Validation Beyond the Training Domain: Out-of-Domain Evaluation

We conducted evaluations on the GPQA and AIME25 benchmarks — outside the training domain — to verify whether the model merged at the 8:2 ratio universally reduces format errors across diverse domains. The results showed that the merged model effectively reduced format errors not only in the training domain but also in other domains. Furthermore, domain performance at the 8:2 ratio was superior to the ingredient models.

Conclusion

The need for reasoning mode selection is simple: for some requests, a “fast answer” is quality itself, while for others, a “deeply reasoned answer” is the right answer even if it takes time. To this end, we clearly distinguished reasoning modes using <think> and </think>. However, problems emerged during actual training. Even with signals in place, mode collapse — where the model operates in only one mode — occurred frequently. Through this process, we confirmed that not only the content of the answer but also strictly adhering to the format is a core aspect of reasoning mode selection technology.

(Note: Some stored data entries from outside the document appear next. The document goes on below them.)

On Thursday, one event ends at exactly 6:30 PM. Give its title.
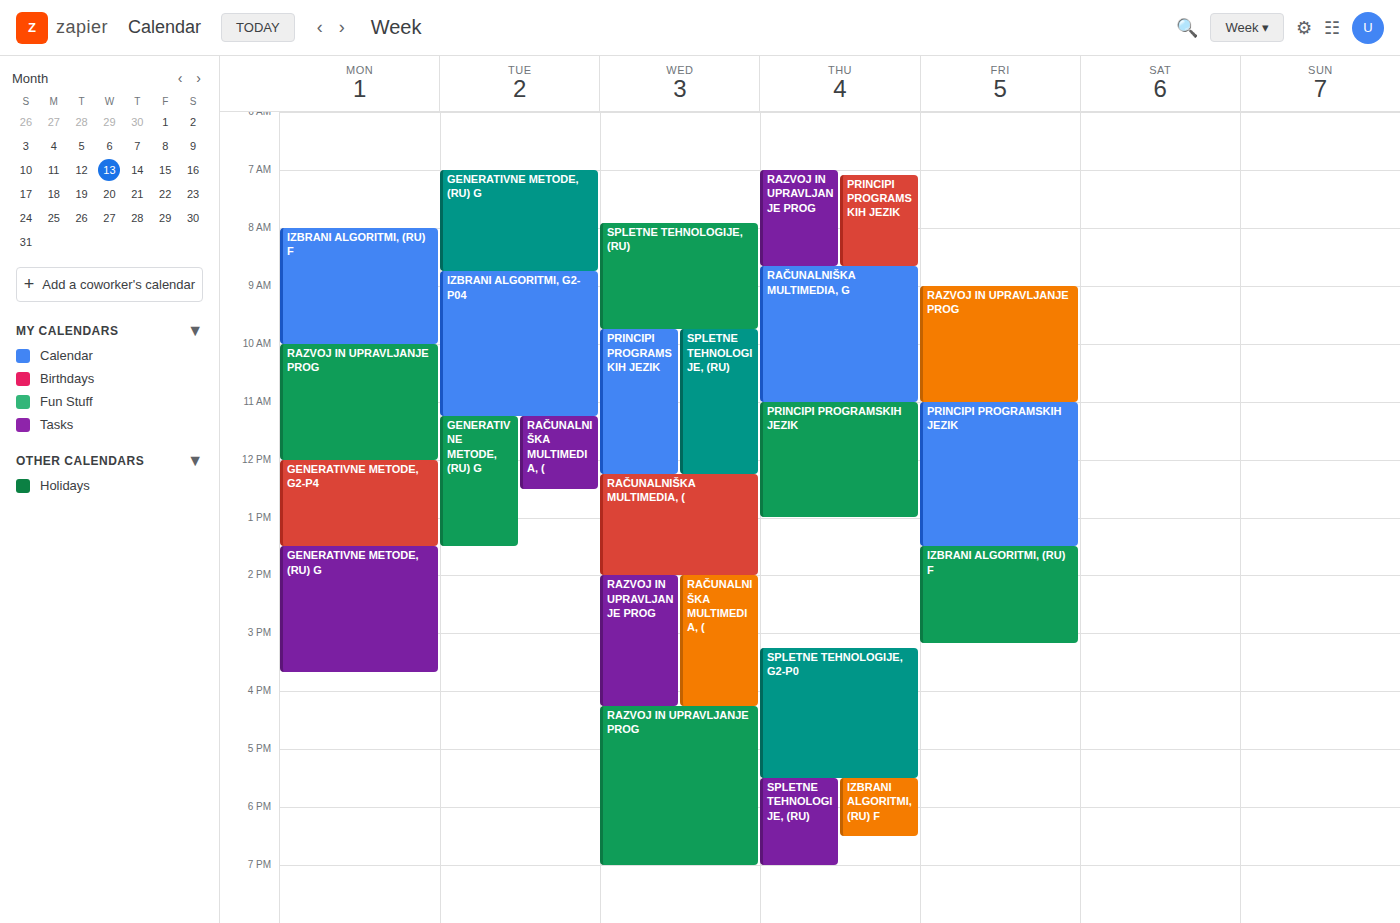
"IZBRANI ALGORITMI, (RU) F""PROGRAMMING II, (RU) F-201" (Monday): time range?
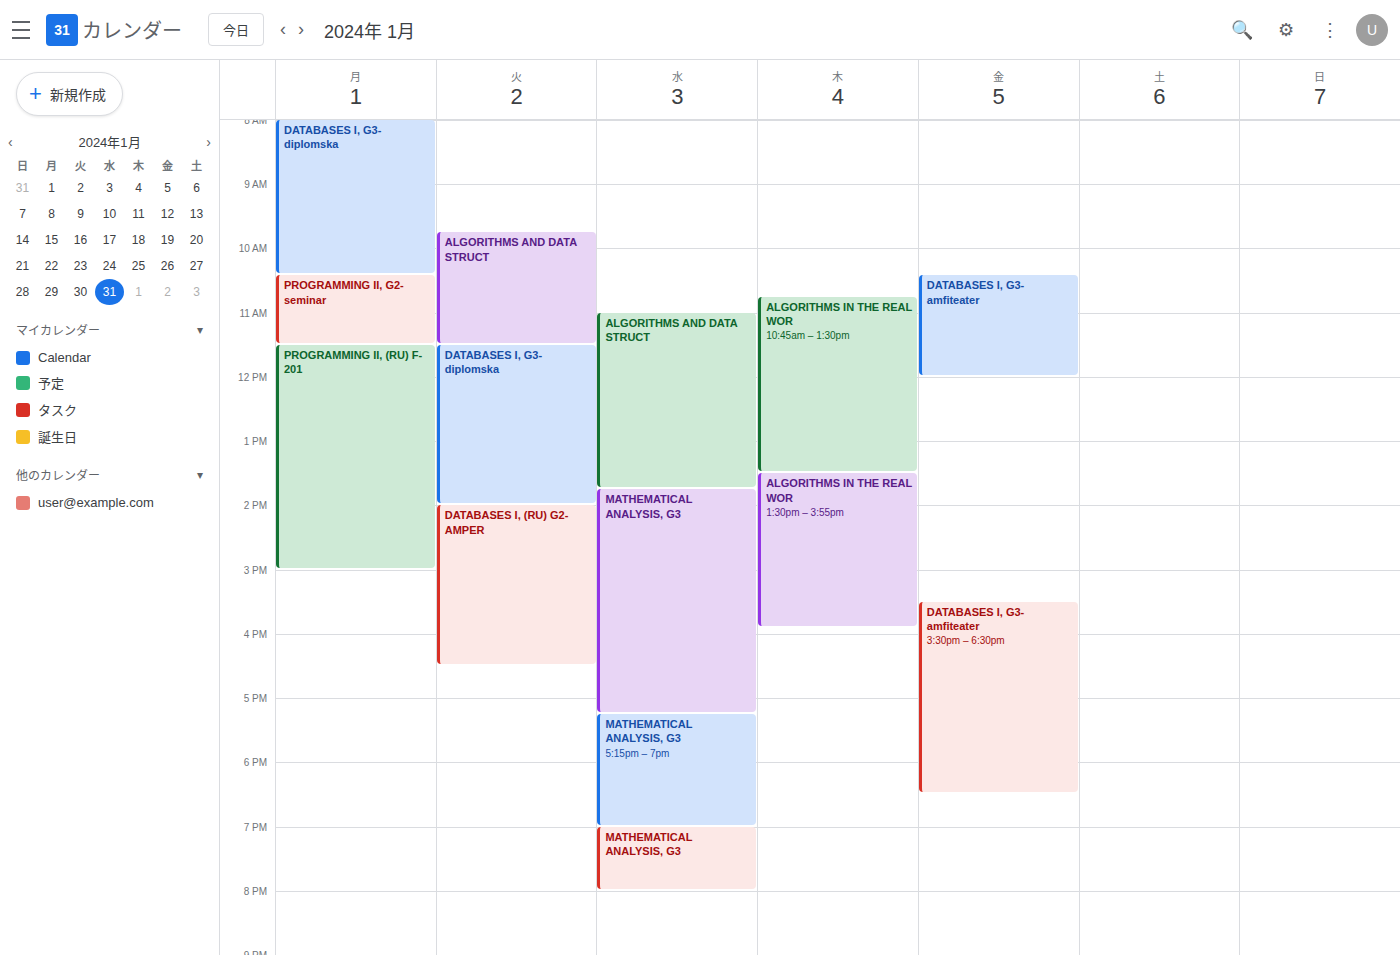
11:30 AM to 3:00 PMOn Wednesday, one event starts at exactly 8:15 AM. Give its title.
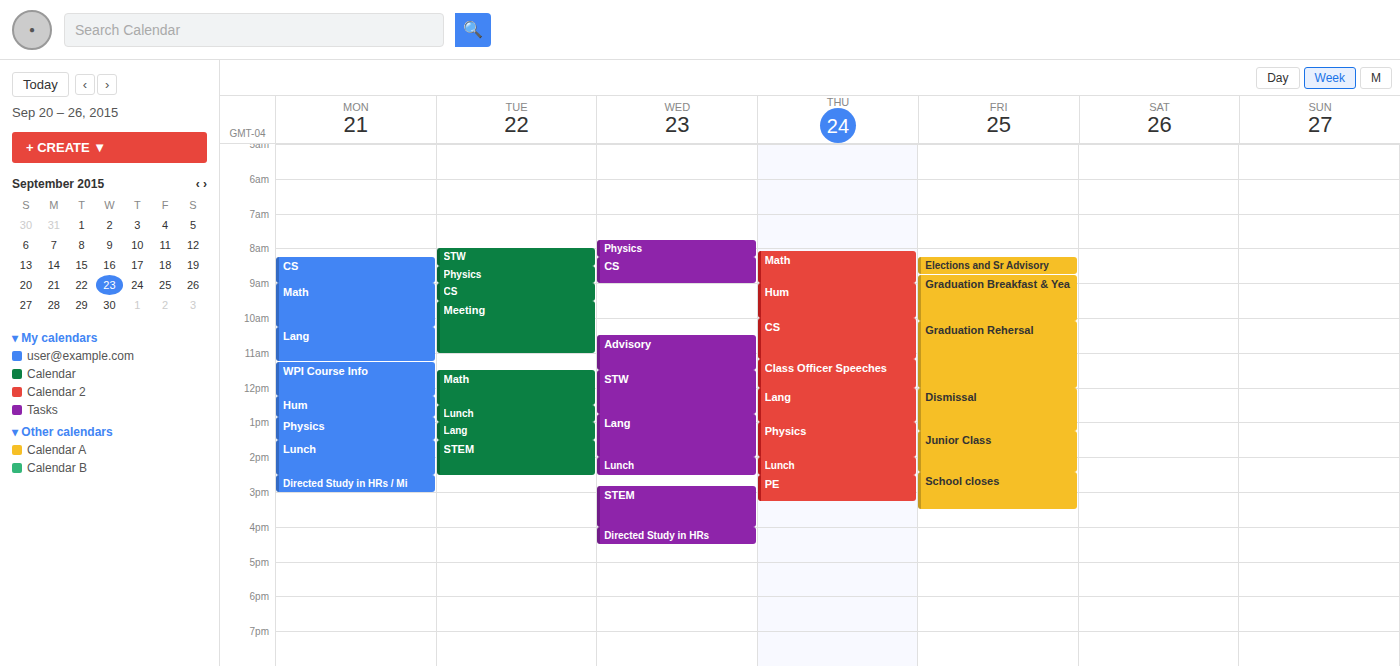
"CS"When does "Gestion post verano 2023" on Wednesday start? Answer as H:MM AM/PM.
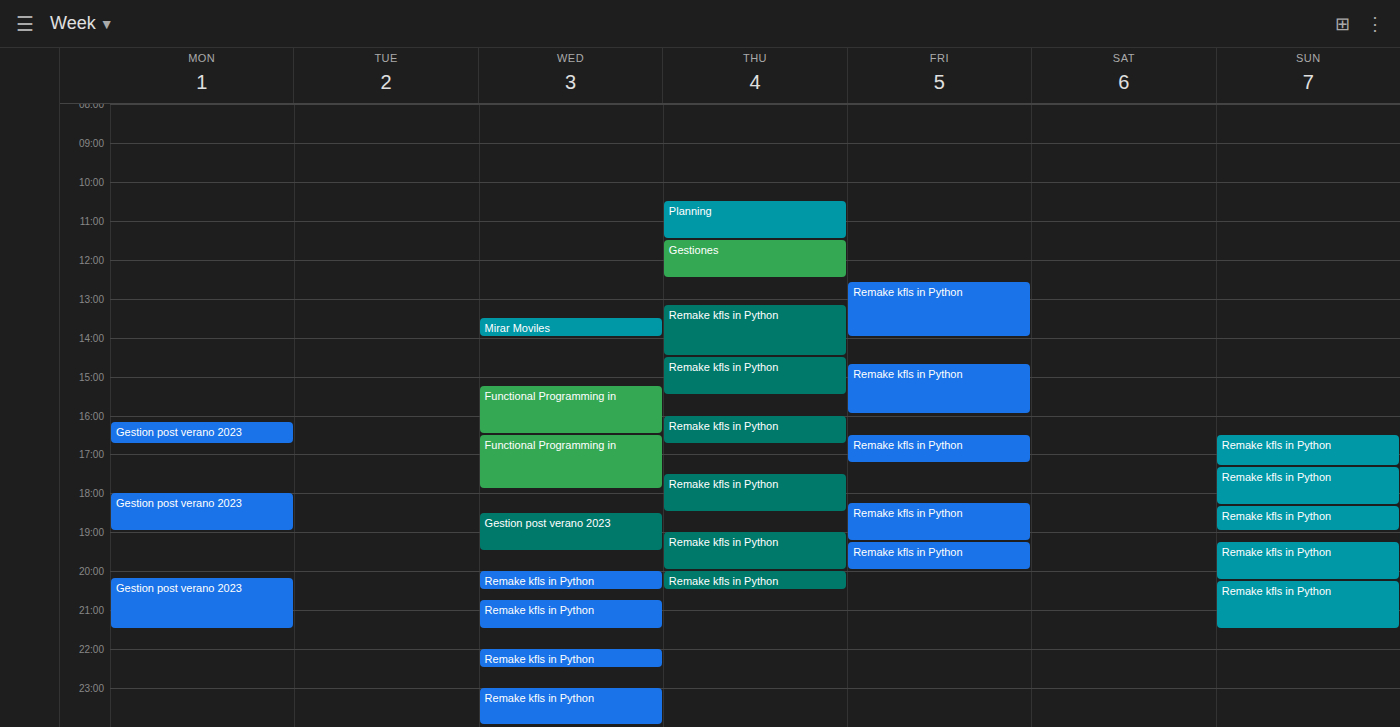
6:30 PM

After experimenting with various data recipes, the most effective method was training with paired thinking/non-thinking responses for the same question. This approach guides the model to determine the reasoning mode based solely on the think token, without relying on hints like the question’s tone or difficulty. We also considered cases where the training cost from paired responses is burdensome. For this, we trained models specialized in each reasoning mode and then conducted merging experiments via linear merging. At a specific ratio (e.g., 8:2), we confirmed that both modes can be stably controlled without additional training. The insights gained from this process were applied to the training recipe of the A.X K1 foundation model.